## AIM OF THE EXERCISE
Without including any pictures, copy each entry below exactly.

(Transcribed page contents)
═══
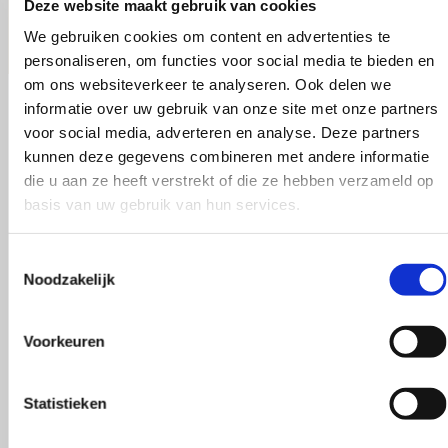
Deze website maakt gebruik van cookies
We gebruiken cookies om content en advertenties te
personaliseren, om functies voor social media te bieden en
om ons websiteverkeer te analyseren. Ook delen we
informatie over uw gebruik van onze site met onze partners
voor social media, adverteren en analyse. Deze partners
kunnen deze gegevens combineren met andere informatie
die u aan ze heeft verstrekt of die ze hebben verzameld op
basis van uw gebruik van hun services.
Maak je bestelling compleet
Toestemmingsselectie
Noodzakelijk
Voorkeuren
Statistieken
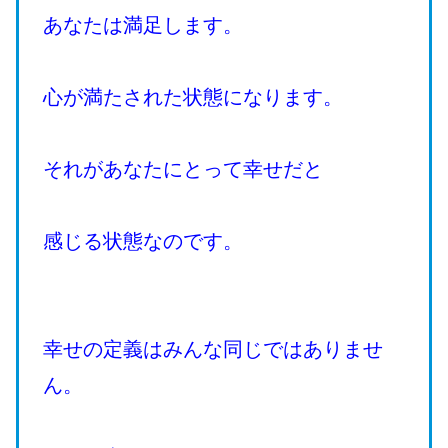
あなたは満足します。
心が満たされた状態になります。
それがあなたにとって幸せだと
感じる状態なのです。
幸せの定義はみんな同じではありませ
ん。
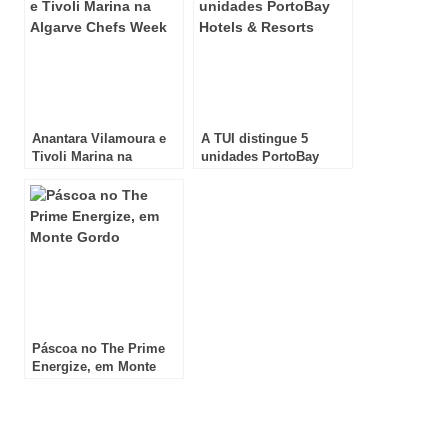
Anantara Vilamoura e
A TUI distingue 5
Tivoli Marina na
unidades PortoBay
Algarve Chefs Week
Hotels & Resorts
Páscoa no The Prime
Energize, em Monte
Gordo
Review Overview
═══
## RESPONSE BELOW
Deze website maakt gebruik van cookies
We gebruiken cookies om content en advertenties te
personaliseren, om functies voor social media te bieden en
om ons websiteverkeer te analyseren. Ook delen we
informatie over uw gebruik van onze site met onze partners
voor social media, adverteren en analyse. Deze partners
kunnen deze gegevens combineren met andere informatie
die u aan ze heeft verstrekt of die ze hebben verzameld op
basis van uw gebruik van hun services.
Maak je bestelling compleet
Toestemmingsselectie
Noodzakelijk
Voorkeuren
Statistieken
あなたは満足します。
心が満たされた状態になります。
それがあなたにとって幸せだと
感じる状態なのです。
幸せの定義はみんな同じではありませ
ん。
Anantara Vilamoura e
A TUI distingue 5
Tivoli Marina na
unidades PortoBay
Algarve Chefs Week
Hotels & Resorts
Páscoa no The Prime
Energize, em Monte
Gordo
Review Overview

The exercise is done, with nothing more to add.